▶ **Requirement**: Ignoring the pictures, repeat every entry below exactly as it appears.

Records shown below:

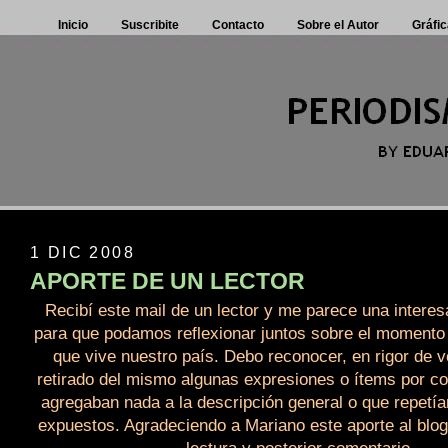
Inicio
Suscribite
Contacto
Sobre el Autor
Gráfic
1 DIC 2008
APORTE DE UN LECTOR
Recibí este mail de un lector y me parece una intere
para que podamos reflexionar juntos sobre el momento p
que vive nuestro país. Debo reconocer, en rigor de 
retirado del mismo algunas expresiones o ítems por co
agregaban nada a la descripción general o que repetí
expuestos. Agradeciendo a Mariano este aporte al blog,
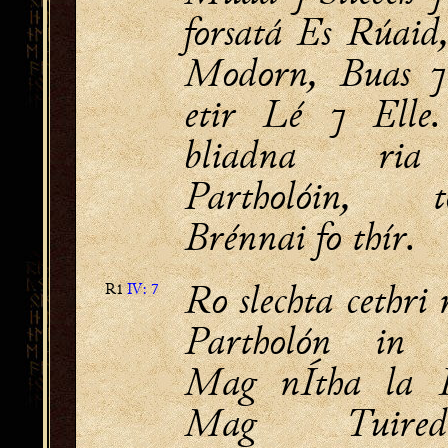
forsatá Es Rúaid
Modorn, Buas 
etir Lé ⁊ Elle.
bliadna ria
Partholóin, t
Brénnai fo thír.
Ro slechta cethri
R1
IV: 7
Partholón in 
Mag nÍtha la L
Mag Tuir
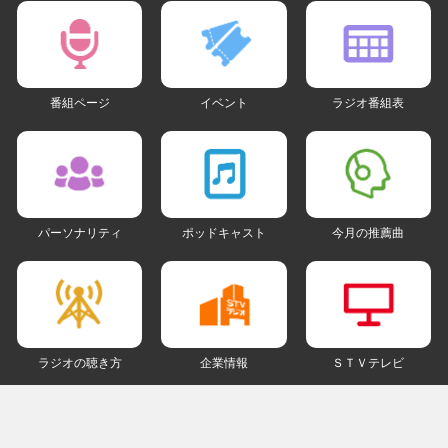
番組ページ
イベント
ラジオ番組表
パーソナリティ
ポッドキャスト
今月の推薦曲
ラジオの聴き方
企業情報
ＳＴＶテレビ
ＳＮＳアカウント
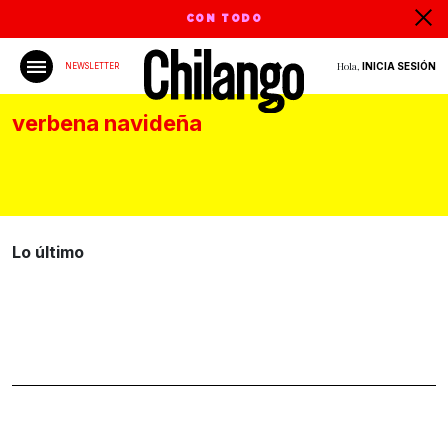
CON TODO
Hola,
INICIA SESIÓN
NEWSLETTER
verbena navideña
Lo último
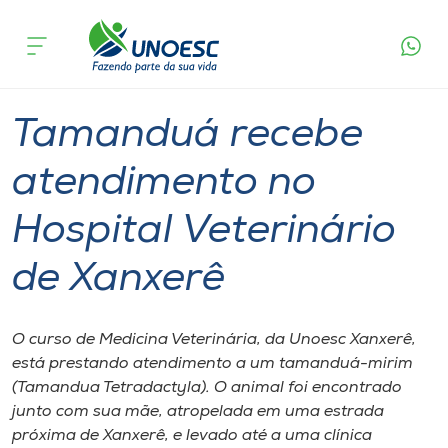
Página
O que
Tamanduá recebe atendimento no Hospital
inicial
acontece
Veterinário de Xanxerê
Cursos
Graduação
Sustentabilidade
Xanxerê
Onde estamos
Tamanduá recebe
Pesquisa
atendimento no
Hospital Veterinário
Atendimento ao Estudante
de Xanxerê
Portal de Ensino
O curso de Medicina Veterinária, da Unoesc Xanxerê,
A
está prestando atendimento a um tamanduá-mirim
Unoesc
(Tamandua Tetradactyla). O animal foi encontrado
junto com sua mãe, atropelada em uma estrada
Internacionalização
próxima de Xanxerê, e levado até a uma clínica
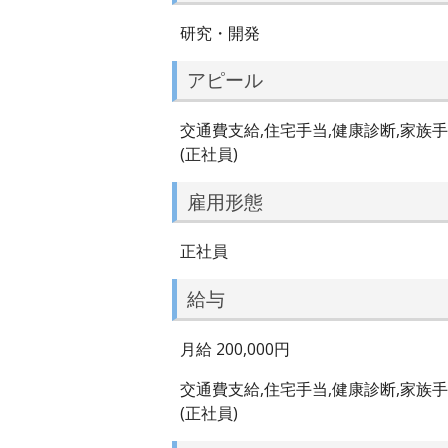
研究・開発
アピール
交通費支給,住宅手当,健康診断,家族手
(正社員)
雇用形態
正社員
給与
月給 200,000円
交通費支給,住宅手当,健康診断,家族手
(正社員)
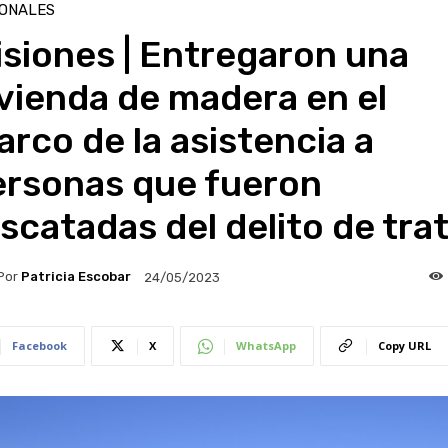
IONALES
siones | Entregaron una
vienda de madera en el
rco de la asistencia a
ersonas que fueron
scatadas del delito de tra
Por
Patricia Escobar
24/05/2023
Facebook
X
WhatsApp
Copy URL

End of Records shown.

▶ **Answer for this exercise**:
Inicio
Suscribite
Contacto
Sobre el Autor
Gráfic
1 DIC 2008
APORTE DE UN LECTOR
Recibí este mail de un lector y me parece una intere
para que podamos reflexionar juntos sobre el momento p
que vive nuestro país. Debo reconocer, en rigor de 
retirado del mismo algunas expresiones o ítems por co
agregaban nada a la descripción general o que repetí
expuestos. Agradeciendo a Mariano este aporte al blog,
forsatá Es Rúaid
Modorn, Buas 
etir Lé ⁊ Elle.
bliadna ria
Partholóin, t
Brénnai fo thír.
Ro slechta cethri
R1
IV: 7
Partholón in 
Mag nÍtha la L
Mag Tuir
番組ページ
イベント
ラジオ番組表
パーソナリティ
ポッドキャスト
今月の推薦曲
ラジオの聴き方
企業情報
ＳＴＶテレビ
ＳＮＳアカウント
CON TODO
Hola,
INICIA SESIÓN
NEWSLETTER
verbena navideña
Lo último
Página
O que
Tamanduá recebe atendimento no Hospital
inicial
acontece
Veterinário de Xanxerê
Cursos
Graduação
Sustentabilidade
Xanxerê
Onde estamos
Tamanduá recebe
Pesquisa
atendimento no
Hospital Veterinário
Atendimento ao Estudante
de Xanxerê
Portal de Ensino
O curso de Medicina Veterinária, da Unoesc Xanxerê,
A
está prestando atendimento a um tamanduá-mirim
Unoesc
(Tamandua Tetradactyla). O animal foi encontrado
junto com sua mãe, atropelada em uma estrada
Internacionalização
próxima de Xanxerê, e levado até a uma clínica
研究・開発
アピール
交通費支給,住宅手当,健康診断,家族手
(正社員)
雇用形態
正社員
給与
月給 200,000円
交通費支給,住宅手当,健康診断,家族手
(正社員)
IONALES
siones | Entregaron una
vienda de madera en el
rco de la asistencia a
ersonas que fueron
scatadas del delito de tra
Por
Patricia Escobar
24/05/2023
Facebook
X
WhatsApp
Copy URL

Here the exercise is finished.